Maré da nova direita desmonta esquema de 25 anos na Câmara

Partidos que conduziram acordos por um quarto de Século foram reduzidos à mediocridade

Como tudo mais na política, o Congresso sofreu um nó nas tripas. A cirurgia para desobstruir a Câmara não é trivial. A depender da atitude do próximo presidente da República, pode dar em encrenca.

MDB, PSDB e DEM, que por um quarto de século conduziram acordos parlamentares ou com o Executivo, foram reduzidos à mediocridade quase nanica, apenas um dos aspectos da grande mudança. Sem aprovação de muita reforma, não haverá governo viável. Maiorias folgadas, estáveis e fiéis são ainda mais relevantes, mas a complicação vai além.

Dilma Rousseff (PT) começou a cair, entre tantos motivos, ainda em 2014. Foi quando Eduardo Cunha, do MDB, criou o blocão, 214 deputados que azucrinavam o governo.

Em 2016, o blocão seria ampliado no centrão, bancada de mais de 280 parlamentares, a infantaria do impeachment.

Não é preciso ir tão longe, deposição de presidente, para lembrar da importância das composições no Parlamento.

Não raro, disputas pela Presidência da Câmara deixam sequelas, dentro do Congresso ou na relação com o Executivo.

Uma solução para o problema é a compra direta de votos; outra, a divisão de poder, cargos, o nome que se dê, partilha que não satisfez Cunha e aliados, motivo da revolta de 2014.

Os operadores maiores desse sistema foram diminuídos nesta eleição.

Em relação a 2014, a bancada do MDB encolheu 51%, para 34 deputados; a do PSDB, 46%, para 29. O DEM até cresceu, mas apenas limitando a sua insignificância, para também 29 cadeiras. Juntos, contam com 92 parlamentares.

O grupo teve em média cerca de 240 deputados, entre 1990 e 2006. Então começou a decadência, a fragmentação ainda maior do Congresso, incentivada também por outra intervenção inepta do Supremo, que tentou proibir o troca-troca partidário e enfim favoreceu a multiplicação de partidos negocistas.

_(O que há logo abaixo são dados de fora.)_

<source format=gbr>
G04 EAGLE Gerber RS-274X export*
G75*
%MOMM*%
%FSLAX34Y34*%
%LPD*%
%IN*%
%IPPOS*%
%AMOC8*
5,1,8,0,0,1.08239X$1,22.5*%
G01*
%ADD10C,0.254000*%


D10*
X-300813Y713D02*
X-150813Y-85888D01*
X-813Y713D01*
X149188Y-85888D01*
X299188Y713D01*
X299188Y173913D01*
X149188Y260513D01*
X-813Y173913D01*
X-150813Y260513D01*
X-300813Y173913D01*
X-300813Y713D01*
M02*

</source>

O PSDB foi devastado pelas invasões do PSL e mesmo do Novo, em especial no centro-sul: perdeu 12 cadeiras, das 23 eleitas em 2014 no Sudeste.

Suas lideranças foram dizimadas, estão sendo encarceradas pela polícia e talvez vençam apenas o governo de São Paulo.

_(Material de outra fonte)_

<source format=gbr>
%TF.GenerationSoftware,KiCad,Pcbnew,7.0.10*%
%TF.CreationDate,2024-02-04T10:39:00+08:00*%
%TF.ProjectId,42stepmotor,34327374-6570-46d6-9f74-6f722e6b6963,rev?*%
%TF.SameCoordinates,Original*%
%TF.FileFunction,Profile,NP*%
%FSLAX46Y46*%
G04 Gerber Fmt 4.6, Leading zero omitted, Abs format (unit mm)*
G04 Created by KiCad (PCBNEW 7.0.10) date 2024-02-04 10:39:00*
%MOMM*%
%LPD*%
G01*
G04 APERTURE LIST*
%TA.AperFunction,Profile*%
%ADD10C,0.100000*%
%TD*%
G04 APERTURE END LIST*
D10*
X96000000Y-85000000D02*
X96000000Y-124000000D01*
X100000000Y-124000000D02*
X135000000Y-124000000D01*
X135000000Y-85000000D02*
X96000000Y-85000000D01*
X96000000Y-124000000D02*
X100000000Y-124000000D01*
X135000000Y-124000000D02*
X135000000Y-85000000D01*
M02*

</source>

Geraldo Alckmin teve menos votos que os dados a candidatos a deputado de seu partido e 9% dos votos de sua coligação —Bolsonaro teve cerca de 25%, Fernando Haddad (PT), 37%, Ciro Gomes (PDT), 50%.

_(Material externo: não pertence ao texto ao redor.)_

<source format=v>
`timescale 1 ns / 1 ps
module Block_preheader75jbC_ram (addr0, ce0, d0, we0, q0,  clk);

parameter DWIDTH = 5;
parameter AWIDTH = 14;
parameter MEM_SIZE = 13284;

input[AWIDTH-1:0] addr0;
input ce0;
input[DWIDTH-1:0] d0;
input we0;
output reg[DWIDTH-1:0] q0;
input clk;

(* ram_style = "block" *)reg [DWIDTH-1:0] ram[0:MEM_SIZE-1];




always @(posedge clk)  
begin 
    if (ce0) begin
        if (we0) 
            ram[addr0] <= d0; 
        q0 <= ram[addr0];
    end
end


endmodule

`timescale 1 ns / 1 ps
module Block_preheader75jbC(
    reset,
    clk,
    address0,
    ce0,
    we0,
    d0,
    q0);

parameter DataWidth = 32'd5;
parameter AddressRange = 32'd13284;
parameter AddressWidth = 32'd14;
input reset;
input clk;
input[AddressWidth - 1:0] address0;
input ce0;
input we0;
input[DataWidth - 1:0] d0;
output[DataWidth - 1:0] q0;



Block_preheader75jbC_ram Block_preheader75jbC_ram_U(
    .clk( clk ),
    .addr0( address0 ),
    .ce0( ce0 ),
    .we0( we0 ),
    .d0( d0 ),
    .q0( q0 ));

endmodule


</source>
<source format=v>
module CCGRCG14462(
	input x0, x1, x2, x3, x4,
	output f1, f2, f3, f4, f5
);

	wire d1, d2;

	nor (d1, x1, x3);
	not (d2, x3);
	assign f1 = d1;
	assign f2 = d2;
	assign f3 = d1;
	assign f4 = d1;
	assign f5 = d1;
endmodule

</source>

Os tucanos ficam cada vez mais parecidos com MDB, na derrota e na doença.

Um tanto mais espalhado, o MDB apanhou pelo país inteiro. Michel Temer? Corrupções? Pode ser, mas o enroladíssimo PP manteve quase intacta sua bancada, agora maior que as de MDB, DEM e PSDB.

Sem rosto, a gelatina do centrão, com muito sabor de mensalagem e petrolagem, manteve seu tamanho, cerca de 160 deputados, excluído o DEM. Mas essa turma jamais liderou, afora no episódio sintomático de Severino Cavalcanti (PP), por sete meses presidente da Câmara em 2005, sinal dos tempos que estavam por vir.

O PT perdeu menos cadeiras (19%) que os partidos do centro tradicional e elegeu a maior bancada, no entanto apenas 11% da Câmara. Está mais marginalizado, dado o ambiente político polar e direitista do país.

O PSL de Jair Bolsonaro, quase do mesmo tamanho do PT mas que deve engordar, é novidade ainda inescrutável, pois seu líder se apresenta como candidato antissistema e promete não fazer acordos se for eleito presidente.

A direita, ainda mais direitista, é majoritária, quase três quartos da Câmara, mas por ora está acéfala.